── LISTED ENTRIES ──
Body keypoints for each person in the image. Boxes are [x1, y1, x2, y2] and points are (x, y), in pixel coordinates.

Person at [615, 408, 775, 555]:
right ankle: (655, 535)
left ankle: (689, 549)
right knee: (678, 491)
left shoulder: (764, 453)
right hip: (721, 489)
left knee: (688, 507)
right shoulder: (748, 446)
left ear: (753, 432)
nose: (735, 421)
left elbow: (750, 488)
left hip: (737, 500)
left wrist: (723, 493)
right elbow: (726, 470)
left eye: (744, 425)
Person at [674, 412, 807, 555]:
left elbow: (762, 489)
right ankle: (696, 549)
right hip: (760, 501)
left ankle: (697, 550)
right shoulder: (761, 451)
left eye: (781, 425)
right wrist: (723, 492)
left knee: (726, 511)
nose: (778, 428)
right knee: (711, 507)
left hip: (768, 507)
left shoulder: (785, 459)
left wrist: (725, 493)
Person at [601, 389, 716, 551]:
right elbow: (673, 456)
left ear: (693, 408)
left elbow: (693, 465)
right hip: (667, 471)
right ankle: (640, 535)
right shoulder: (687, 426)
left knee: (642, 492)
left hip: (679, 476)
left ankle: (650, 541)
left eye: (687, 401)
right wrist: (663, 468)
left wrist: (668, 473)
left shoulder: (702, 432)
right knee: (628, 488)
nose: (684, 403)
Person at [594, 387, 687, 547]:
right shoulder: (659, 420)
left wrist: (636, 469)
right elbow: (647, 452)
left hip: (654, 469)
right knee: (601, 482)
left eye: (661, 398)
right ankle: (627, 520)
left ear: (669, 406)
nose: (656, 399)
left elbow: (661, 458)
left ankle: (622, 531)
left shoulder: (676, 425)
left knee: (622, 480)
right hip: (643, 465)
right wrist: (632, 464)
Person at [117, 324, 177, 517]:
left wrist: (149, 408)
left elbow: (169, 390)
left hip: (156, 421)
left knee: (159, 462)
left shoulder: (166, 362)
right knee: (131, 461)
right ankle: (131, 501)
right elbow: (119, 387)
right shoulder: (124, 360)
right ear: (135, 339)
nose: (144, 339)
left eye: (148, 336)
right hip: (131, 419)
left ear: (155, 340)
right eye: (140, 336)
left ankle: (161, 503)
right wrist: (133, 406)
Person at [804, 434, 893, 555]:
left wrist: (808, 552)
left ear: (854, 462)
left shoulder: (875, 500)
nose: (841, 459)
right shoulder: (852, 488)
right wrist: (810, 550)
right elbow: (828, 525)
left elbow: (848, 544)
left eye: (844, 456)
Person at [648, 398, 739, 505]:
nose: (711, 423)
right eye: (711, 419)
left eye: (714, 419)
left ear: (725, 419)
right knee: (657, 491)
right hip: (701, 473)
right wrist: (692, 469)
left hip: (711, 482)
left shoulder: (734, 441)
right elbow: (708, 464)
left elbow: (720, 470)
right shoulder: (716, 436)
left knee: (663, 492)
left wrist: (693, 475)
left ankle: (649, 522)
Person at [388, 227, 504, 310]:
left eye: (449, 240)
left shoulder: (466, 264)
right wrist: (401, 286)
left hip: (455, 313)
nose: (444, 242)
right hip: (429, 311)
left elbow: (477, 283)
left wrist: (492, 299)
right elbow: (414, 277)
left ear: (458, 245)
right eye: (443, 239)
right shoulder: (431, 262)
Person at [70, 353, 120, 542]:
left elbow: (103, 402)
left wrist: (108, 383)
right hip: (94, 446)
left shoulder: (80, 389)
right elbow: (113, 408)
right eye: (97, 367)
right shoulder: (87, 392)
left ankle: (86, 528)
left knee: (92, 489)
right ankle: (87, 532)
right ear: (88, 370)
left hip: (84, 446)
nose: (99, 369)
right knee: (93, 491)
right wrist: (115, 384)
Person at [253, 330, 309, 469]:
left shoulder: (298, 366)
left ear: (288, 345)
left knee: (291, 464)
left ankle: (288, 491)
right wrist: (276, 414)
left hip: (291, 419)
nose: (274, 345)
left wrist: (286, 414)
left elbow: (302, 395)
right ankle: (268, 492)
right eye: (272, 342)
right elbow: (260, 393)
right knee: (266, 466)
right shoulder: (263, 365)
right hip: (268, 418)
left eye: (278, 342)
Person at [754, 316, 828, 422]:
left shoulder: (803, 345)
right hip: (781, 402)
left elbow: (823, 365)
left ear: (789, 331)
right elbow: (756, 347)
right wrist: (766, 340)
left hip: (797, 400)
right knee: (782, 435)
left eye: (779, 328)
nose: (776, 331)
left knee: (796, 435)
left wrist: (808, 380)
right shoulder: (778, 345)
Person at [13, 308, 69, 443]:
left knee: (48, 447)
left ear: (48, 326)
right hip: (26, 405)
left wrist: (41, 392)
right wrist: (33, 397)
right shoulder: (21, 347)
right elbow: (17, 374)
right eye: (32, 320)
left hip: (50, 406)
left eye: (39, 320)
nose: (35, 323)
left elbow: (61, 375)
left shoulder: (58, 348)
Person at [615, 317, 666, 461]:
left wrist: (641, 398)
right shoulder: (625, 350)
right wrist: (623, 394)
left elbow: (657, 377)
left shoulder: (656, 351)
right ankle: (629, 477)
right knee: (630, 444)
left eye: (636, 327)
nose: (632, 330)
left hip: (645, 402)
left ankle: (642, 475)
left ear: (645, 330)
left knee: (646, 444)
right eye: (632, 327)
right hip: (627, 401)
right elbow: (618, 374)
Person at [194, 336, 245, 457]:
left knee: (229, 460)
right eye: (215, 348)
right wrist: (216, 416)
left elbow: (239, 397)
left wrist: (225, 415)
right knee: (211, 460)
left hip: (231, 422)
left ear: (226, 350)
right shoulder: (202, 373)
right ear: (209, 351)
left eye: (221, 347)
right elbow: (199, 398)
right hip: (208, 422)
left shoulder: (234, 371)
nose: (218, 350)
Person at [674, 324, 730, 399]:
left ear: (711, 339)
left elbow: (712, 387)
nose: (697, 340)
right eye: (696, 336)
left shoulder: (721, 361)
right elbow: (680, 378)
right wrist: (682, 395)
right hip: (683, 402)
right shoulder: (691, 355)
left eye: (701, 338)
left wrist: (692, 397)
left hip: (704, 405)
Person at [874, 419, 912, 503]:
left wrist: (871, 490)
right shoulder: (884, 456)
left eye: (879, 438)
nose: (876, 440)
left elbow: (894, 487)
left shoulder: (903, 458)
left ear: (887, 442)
───
▶ **TASK**:
From the entries above, write out only the lines starting at the line that holds "left shoulder: (764, 453)" and ending at the line that holds "right hip: (760, 501)", keeping both and matching them exactly.

▶ **RESULT FOR THIS TASK**:
left shoulder: (764, 453)
right hip: (721, 489)
left knee: (688, 507)
right shoulder: (748, 446)
left ear: (753, 432)
nose: (735, 421)
left elbow: (750, 488)
left hip: (737, 500)
left wrist: (723, 493)
right elbow: (726, 470)
left eye: (744, 425)
Person at [674, 412, 807, 555]:
left elbow: (762, 489)
right ankle: (696, 549)
right hip: (760, 501)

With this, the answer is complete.